If you're considering the Klutch, from Northern, HF has a 10" slider... for $99.00.












 









.


----------



## thehunter (Oct 27, 2010)

cabinetman said:


> If you're considering the Klutch, from Northern, HF has a 10" slider... for $99.00.
> 
> 
> 
> ...


 i think im gonna get a hitachi from lowes. im trying to stay away from harbor freight


----------



## jack warner (Oct 15, 2010)

get the best dewalt.......corse its gonna cost ya 500-600 bills


----------



## thehunter (Oct 27, 2010)

never like dewalt tools. besides if i had that amount of money i would get the sliding rigid thats in shop classroom


----------



## cabinetman (Jul 5, 2007)

thehunter said:


> i think im gonna get a hitachi from lowes. im trying to stay away from harbor freight


I didn't suggest Harbor Freight based on their saw being of any certain quality. You mentioned the Northern Tool Klutch, and the HF saw is similar. Your interest sounded more of a budget problem than quality.












 









.


----------



## woodnthings (Jan 24, 2009)

*HF saw on sale*

OK I have a 12" Dewalt compound slider, a great saw and a 10" Bosch compound slider, also a great saw. Both cost over $500.00.
This 12" sliding miter from HF saw is on sale from $199.00 down to $129.00 with a laser. I have many sanders, grinders and drills from HF and have no problems with the motors.
You can get a 2 yr replacement warranty and For $150,00 get a few years use from the saw. If I were on an extreme budget
I would go this way.  bill
http://www.harborfreight.com/12-inch-sliding-compound-miter-saw-with-laser-guide-98194.html


----------



## jack warner (Oct 15, 2010)

budget tools = budget parts = cheap tools,


----------



## dbhost (Jan 28, 2008)

Just FWIW, a LARGE number of the tools at Northern Tool, and Harbor Freight are exactly the same tool with different paint colors and stickers on them.

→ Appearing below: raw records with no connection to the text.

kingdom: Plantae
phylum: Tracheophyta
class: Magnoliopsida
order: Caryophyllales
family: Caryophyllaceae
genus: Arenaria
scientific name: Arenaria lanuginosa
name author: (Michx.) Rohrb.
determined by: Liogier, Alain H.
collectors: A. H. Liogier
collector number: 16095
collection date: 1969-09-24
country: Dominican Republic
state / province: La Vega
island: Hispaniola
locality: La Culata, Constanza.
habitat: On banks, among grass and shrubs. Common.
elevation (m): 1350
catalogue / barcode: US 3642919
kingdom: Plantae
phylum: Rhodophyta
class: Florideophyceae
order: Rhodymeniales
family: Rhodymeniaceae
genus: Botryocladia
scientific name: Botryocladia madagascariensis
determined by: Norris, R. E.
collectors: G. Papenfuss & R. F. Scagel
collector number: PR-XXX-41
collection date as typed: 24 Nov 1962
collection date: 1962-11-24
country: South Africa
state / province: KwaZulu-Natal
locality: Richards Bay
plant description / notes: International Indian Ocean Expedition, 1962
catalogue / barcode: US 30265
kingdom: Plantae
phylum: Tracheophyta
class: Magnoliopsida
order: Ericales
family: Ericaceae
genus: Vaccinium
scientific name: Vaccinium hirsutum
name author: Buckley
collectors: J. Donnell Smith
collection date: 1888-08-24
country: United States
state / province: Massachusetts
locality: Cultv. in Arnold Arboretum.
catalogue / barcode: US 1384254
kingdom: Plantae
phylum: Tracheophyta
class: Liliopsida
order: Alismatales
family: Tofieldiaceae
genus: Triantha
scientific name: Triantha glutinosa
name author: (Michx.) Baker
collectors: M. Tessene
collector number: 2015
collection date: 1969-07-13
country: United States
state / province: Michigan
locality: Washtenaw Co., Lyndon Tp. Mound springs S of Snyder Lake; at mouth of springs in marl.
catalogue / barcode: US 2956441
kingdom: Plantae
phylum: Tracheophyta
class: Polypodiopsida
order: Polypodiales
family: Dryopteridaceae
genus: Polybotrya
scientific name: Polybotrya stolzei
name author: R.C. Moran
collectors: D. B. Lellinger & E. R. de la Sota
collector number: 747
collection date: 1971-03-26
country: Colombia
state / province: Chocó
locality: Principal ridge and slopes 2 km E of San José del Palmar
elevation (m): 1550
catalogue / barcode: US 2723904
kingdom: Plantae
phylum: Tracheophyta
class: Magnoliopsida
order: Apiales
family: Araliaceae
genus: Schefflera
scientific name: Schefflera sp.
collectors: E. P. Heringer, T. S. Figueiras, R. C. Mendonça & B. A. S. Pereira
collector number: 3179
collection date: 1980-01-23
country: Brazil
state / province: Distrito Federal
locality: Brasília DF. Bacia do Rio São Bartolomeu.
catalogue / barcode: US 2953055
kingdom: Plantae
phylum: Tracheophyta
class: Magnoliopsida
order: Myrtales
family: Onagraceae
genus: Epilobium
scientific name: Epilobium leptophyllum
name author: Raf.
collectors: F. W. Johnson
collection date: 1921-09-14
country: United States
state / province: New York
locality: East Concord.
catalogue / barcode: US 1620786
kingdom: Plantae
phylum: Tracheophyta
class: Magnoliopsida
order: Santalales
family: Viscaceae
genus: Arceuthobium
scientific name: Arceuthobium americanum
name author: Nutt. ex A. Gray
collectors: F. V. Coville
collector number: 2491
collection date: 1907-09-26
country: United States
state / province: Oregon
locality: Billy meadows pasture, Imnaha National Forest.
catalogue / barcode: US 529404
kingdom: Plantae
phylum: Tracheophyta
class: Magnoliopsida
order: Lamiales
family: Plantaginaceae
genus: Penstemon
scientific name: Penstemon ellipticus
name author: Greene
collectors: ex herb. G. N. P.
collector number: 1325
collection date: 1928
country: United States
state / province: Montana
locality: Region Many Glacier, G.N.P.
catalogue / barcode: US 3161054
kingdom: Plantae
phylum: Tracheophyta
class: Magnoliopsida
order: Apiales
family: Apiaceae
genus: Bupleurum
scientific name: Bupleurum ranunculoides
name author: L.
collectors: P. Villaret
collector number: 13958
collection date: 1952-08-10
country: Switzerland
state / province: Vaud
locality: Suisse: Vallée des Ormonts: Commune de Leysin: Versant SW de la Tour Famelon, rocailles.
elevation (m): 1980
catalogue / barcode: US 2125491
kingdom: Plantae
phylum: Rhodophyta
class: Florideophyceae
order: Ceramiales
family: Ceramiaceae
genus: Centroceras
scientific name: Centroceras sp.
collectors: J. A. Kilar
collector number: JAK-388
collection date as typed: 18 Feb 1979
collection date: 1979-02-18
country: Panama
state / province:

So that Klutch 10" slider is the same as the Chicago Electric 10" slider form HF...

Lowes sells the Kobalt 10" slider for $169.00, Home Depot has a 10" Ryobi slider that gets decent reveiws for the same...

If you are going with a cheap slider, you might as well get the HF 12" slider for more capacity. On sale for $129.00, throw the 20% off coupon at it for a total of under $105.00. I have a neighbor with one, and it is actually pretty accurate. Good tight miters, squares up nice and stays that way. Miserable blade in it, but then again almost every miter saw comes with a lousy blade...


----------



## thehunter (Oct 27, 2010)

yes i want budget but i dont want hf tools. i know people who have bad expeirience with them but i have decided to get a hitachi 10" compound miter saw at lowes.


----------